Monday, August 24, 2009

More Questions?

Add them as comments here. Try to shorten them. As you have seen, the questions can become so involved that they become difficult to use.

Wednesday, August 19, 2009

DIALOGUE: A Response from Ms Combier-Donovan

Catherine Combier-Donovan <>
standing maryanna <>
Wed, Aug 19, 2009 at 9:19 AM
RE: A Request from the blog: Richmond Voices

Dear Blogmaster,

Thank you once again for the invitation to enter into dialogue with you and other members of the Diocese of Richmond. The question about the tabernacle tends to be an emotional one, so I would like my response to be prayerfully pondered and carefully crafted. Because I will be out of the country for the next two weeks, I don’t have enough time to do this well right at the moment.

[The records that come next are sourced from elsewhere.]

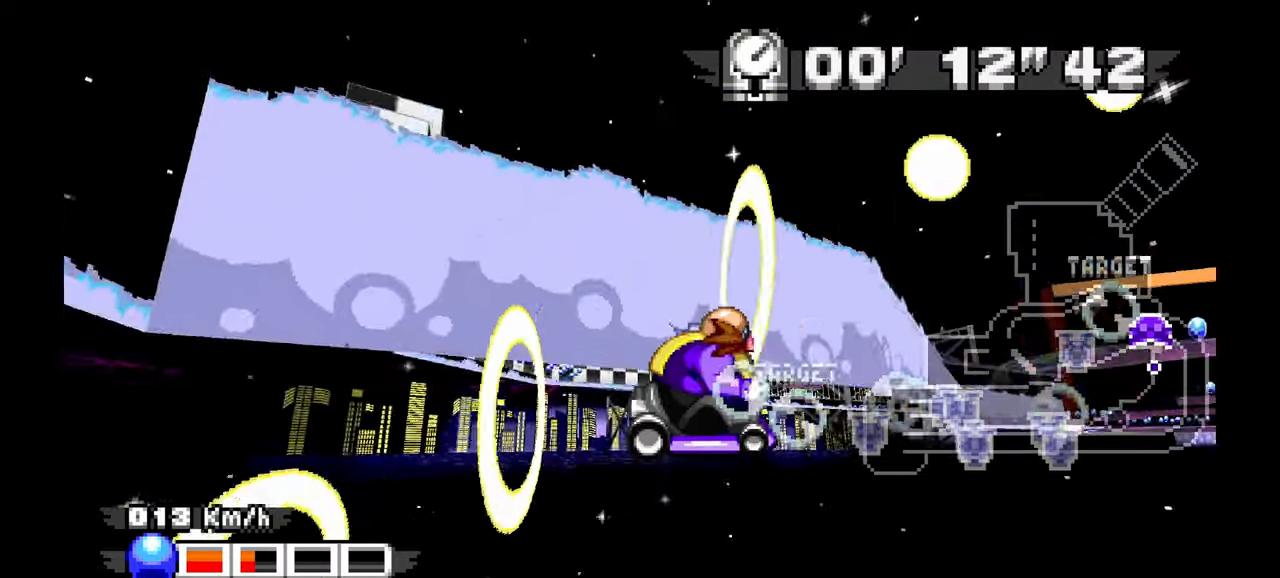
{"buttons": [], "left_stick": "center"}
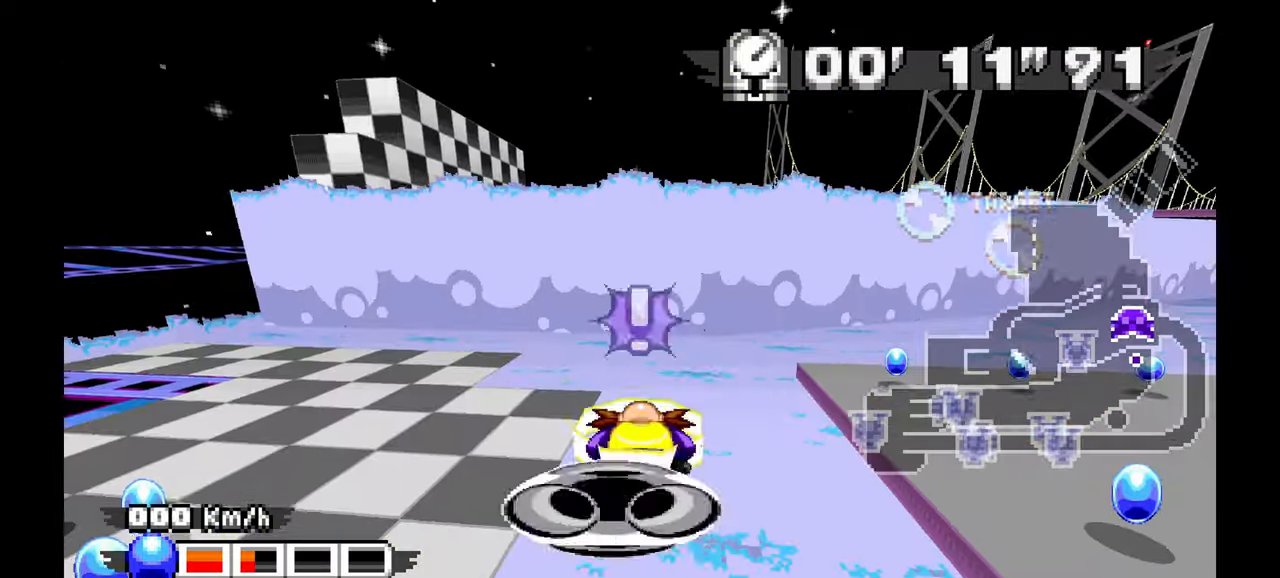
{"buttons": ["A"], "left_stick": "left", "events": [[133, "left_stick", "left"], [217, "A", "down"]]}
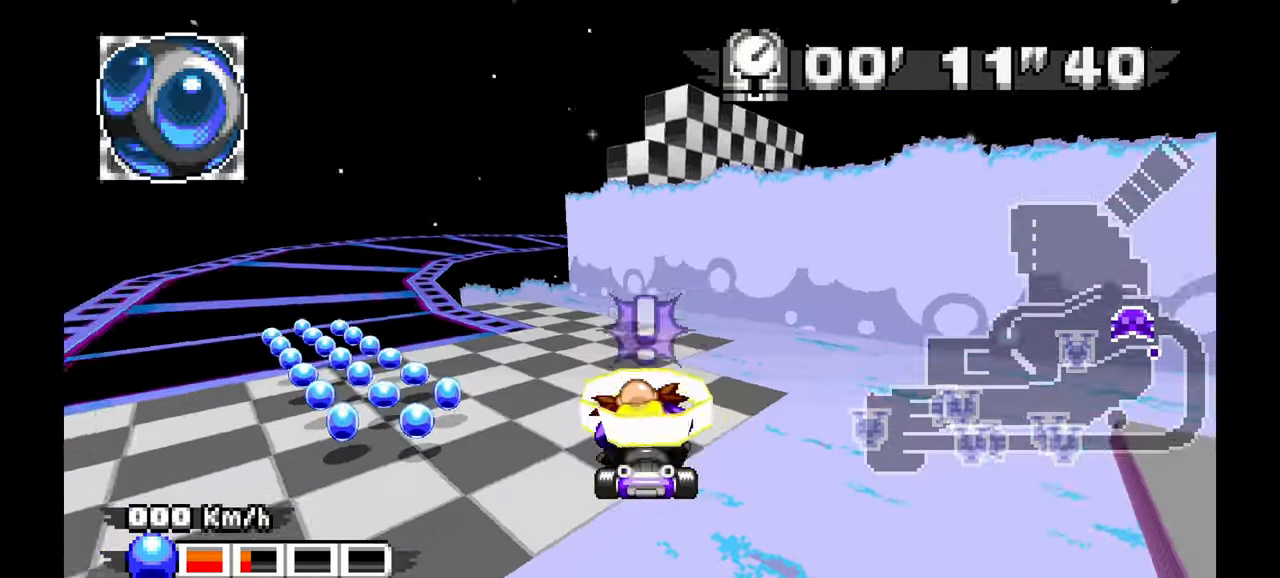
{"buttons": ["A"], "left_stick": "center", "events": [[283, "left_stick", "center"]]}
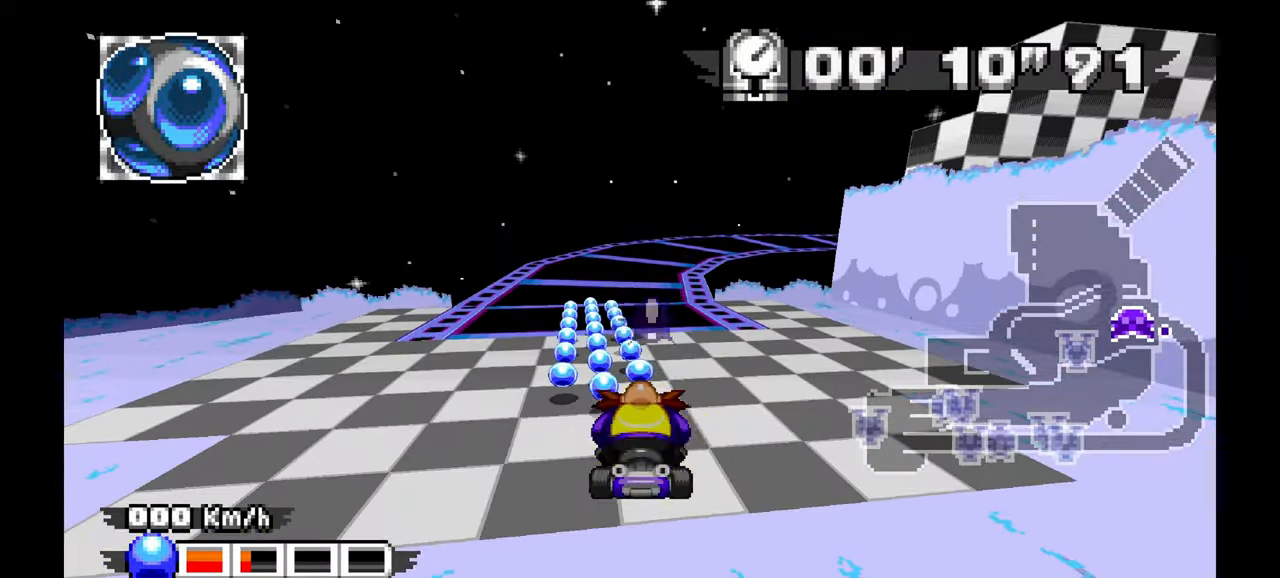
{"buttons": ["A"], "left_stick": "up-left", "events": [[417, "left_stick", "up-left"]]}
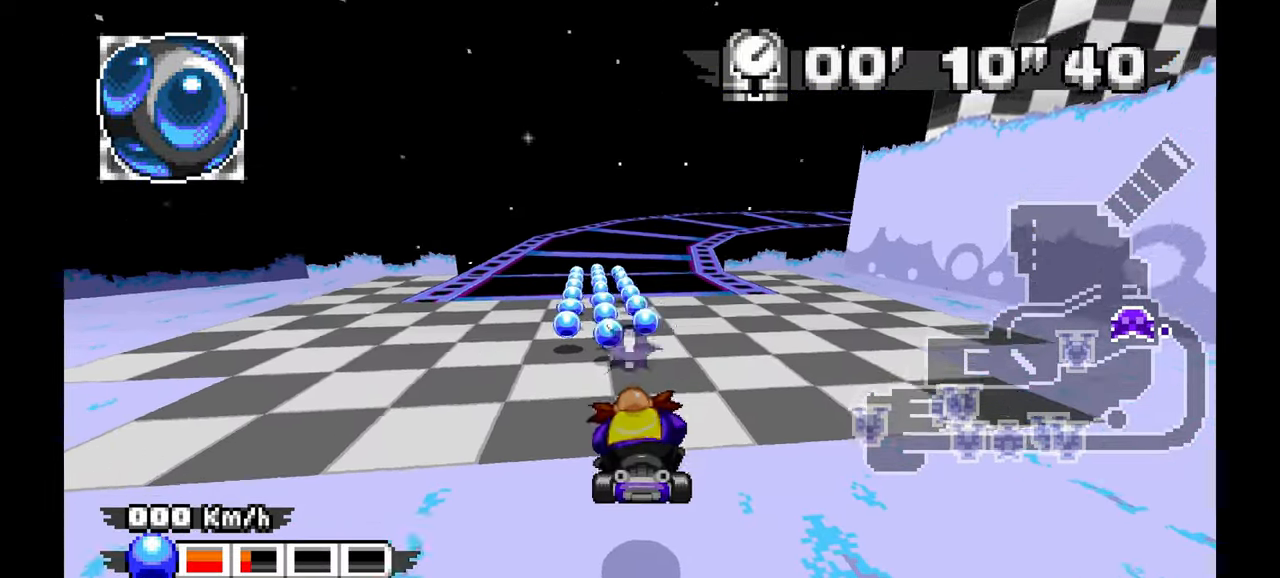
{"buttons": ["A"], "left_stick": "right", "events": [[33, "left_stick", "center"], [433, "left_stick", "right"]]}
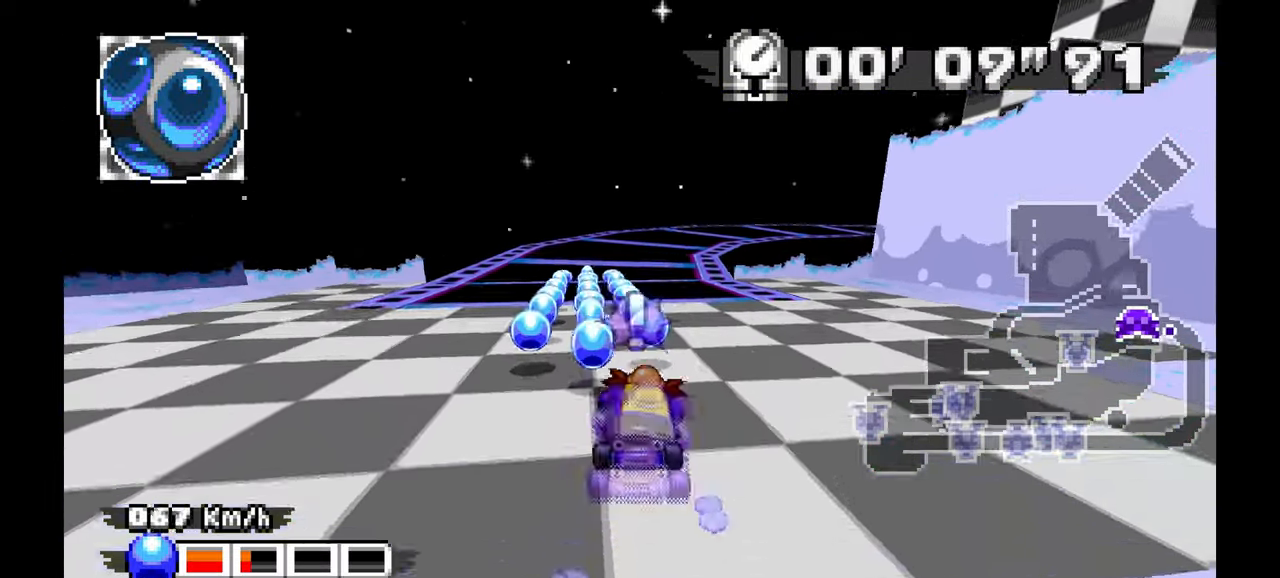
{"buttons": ["A"], "left_stick": "right", "events": [[283, "left_stick", "left"], [450, "left_stick", "right"]]}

Rest assured, however, that I will respond when I return.

I’m sure some of my colleagues would be interested in participating in the kind of dialogue you are proposing, for we see poor communication as one of the biggest stumbling blocks to effective ministry.

In the peace of Christ,

Catherine Combier-Donovan
Office of Worship


standing maryanna []
Tuesday, August 18, 2009 8:43 PM
Catherine Combier-Donovan
A Request from the blog: Richmond Voices

Dear Ms Combier-Donovan,

Your kind response to the question about Holding Hands During The Lord's Prayer was gratefully received by the people who frequent my blog, Richmond Voices. Actually, they were quite surprised that you took the time to respond to the question. Again, I thank you for doing so.

In continuing the discussion on the blog, a question was raised about the possibility of opening a dialogue between the Lay Leadership on the Diocesan level and readers of the blog.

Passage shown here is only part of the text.